Alteração no PCCR transforma gratificações em benefício seletivo controlado pela gestão. Foto: Reprodução

Mais um projeto de ataque ao funcionalismo público municipal, o projeto de lei enviado pelo prefeito Igor Normando (MDB) à Câmara Municipal de Belém altera dispositivos centrais do Plano de Cargos, Carreira e Remuneração (PCCR) da Superintendência Executiva de Mobilidade Urbana (SEMOB) e promove uma mudança silenciosa, porém estrutural, na política de remuneração dos servidores da mobilidade urbana.

A proposta retira direitos hoje assegurados em lei e passa a condicionar o acesso a gratificações à lotação do servidor e à definição unilateral do Executivo sobre quem está, ou não, na chamada “atividade externa”.

O que garante a lei atual

A Lei nº 9.049/2013 estrutura o PCCR da SEMOB com base em princípios de valorização profissional, progressão na carreira e reconhecimento das condições de trabalho. O texto vigente assegura que gratificações como:

  • gratificação de risco à vida;
  • gratificação de produtividade;
  • gratificação de atividades de nível médio técnico de trânsito e transporte;

possam ser concedidas aos servidores conforme a natureza do cargo, o exercício da função e critérios regulamentados, sem excluir automaticamente trabalhadores que atuam em áreas internas, técnicas ou administrativas.

Além disso, a legislação reconhece que a política de mobilidade urbana depende de uma cadeia integrada de funções, que vai da fiscalização de rua ao planejamento, análise técnica, processamento de dados, educação no trânsito e gestão administrativa.

O que muda com o projeto

O novo projeto altera esse equilíbrio ao criar, pela primeira vez, uma divisão legal entre:

  • atividades finalísticas e operacionais externas (fiscalização, operação de trânsito, atendimento direto ao usuário);
  • unidades administrativas internas (planejamento, gestão, apoio técnico e atividades meio).

A partir dessa classificação, o texto determina que gratificações previstas nos incisos I, III e IV do art. 71 da lei,  incluindo risco à vida e produtividade, só poderão ser pagas aos servidores que atuem exclusivamente nas atividades externas.

Na prática, servidores que exercem funções técnicas, administrativas, de planejamento ou gestão, mesmo sendo essenciais para o funcionamento da SEMOB, perdem o direito às gratificações, independentemente de sua formação, responsabilidade ou carga de trabalho.

Poder concentrado no Executivo

Outro ponto crítico é que o projeto transfere para atos futuros do chefe do Executivo a regulamentação das gratificações.
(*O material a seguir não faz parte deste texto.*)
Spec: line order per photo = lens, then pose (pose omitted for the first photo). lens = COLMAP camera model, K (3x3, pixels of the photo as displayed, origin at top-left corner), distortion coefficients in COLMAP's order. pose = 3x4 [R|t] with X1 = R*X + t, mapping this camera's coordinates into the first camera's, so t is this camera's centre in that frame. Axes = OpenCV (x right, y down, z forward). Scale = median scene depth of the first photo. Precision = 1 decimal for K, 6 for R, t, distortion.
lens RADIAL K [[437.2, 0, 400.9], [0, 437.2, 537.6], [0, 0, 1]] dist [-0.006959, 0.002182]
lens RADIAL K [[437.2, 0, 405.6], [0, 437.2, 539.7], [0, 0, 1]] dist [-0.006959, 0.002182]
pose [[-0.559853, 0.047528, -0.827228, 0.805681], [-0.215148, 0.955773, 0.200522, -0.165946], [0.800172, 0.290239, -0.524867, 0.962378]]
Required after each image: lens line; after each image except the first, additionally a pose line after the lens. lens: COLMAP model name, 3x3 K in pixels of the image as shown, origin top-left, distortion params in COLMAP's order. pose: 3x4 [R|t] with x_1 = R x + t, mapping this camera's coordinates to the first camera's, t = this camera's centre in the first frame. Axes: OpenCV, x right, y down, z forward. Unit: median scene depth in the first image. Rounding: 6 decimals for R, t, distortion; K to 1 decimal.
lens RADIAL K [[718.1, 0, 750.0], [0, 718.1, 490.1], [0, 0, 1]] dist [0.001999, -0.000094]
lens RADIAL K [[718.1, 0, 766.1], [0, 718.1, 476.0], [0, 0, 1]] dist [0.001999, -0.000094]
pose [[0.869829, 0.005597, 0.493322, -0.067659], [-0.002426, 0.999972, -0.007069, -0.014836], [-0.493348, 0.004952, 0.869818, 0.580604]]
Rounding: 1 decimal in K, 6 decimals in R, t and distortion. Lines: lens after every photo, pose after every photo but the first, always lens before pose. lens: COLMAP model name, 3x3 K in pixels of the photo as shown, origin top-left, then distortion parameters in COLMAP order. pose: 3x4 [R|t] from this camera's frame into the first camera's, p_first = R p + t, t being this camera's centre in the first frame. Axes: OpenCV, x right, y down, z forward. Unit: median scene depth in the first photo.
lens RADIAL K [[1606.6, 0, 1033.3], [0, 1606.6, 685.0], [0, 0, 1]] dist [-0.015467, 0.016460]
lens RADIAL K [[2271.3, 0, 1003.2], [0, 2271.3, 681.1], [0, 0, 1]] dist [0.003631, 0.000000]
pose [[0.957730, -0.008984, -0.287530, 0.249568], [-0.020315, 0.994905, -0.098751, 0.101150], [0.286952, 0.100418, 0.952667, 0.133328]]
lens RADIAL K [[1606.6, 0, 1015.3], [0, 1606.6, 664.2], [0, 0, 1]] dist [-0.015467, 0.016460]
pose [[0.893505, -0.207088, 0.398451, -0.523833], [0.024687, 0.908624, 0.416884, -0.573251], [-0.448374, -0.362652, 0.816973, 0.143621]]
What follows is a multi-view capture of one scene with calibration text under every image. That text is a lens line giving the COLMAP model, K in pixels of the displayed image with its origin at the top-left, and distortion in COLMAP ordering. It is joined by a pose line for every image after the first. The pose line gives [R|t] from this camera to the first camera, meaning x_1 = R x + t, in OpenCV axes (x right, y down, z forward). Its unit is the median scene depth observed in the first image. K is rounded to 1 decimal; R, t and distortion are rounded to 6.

Ou seja, a lei deixa de definir critérios objetivos e passa a permitir que:

  • o prefeito decida quais atividades geram direito à gratificação;
  • os critérios possam ser alterados sem passar pela Câmara;
  • haja insegurança jurídica e instabilidade remuneratória para os servidores.

Esse modelo fragiliza o PCCR como instrumento de proteção e transforma as gratificações em benefícios condicionados à gestão de plantão.

Fragmentação da categoria

Ao separar servidores entre “linha de frente” e “atividade interna”, o projeto rompe com a lógica integrada da política pública de mobilidade urbana. Fiscalização, engenharia, análise de dados, educação no trânsito e gestão administrativa não são atividades concorrentes, mas complementares.

A proposta cria uma hierarquia artificial entre funções, incentiva disputas internas por lotação e enfraquece a noção de carreira unificada, um dos pilares do PCCR.

Uma mudança sem debate

Assim como outros projetos enviados no fim do ano legislativo, a alteração do PCCR da SEMOB chegou à Câmara sem audiências públicas específicas, sem diálogo amplo com os servidores e sem estudos de impacto financeiro divulgados.

Ao restringir direitos e deslocar decisões centrais para o Executivo, o projeto oferece menos garantias legais, mais discricionariedade administrativa.

Para os servidores da SEMOB, o alerta é claro: o plano de carreira deixa de ser um instrumento de valorização coletiva e passa a funcionar como um mecanismo seletivo de gratificação, sujeito a critérios definidos fora do controle social e legislativo.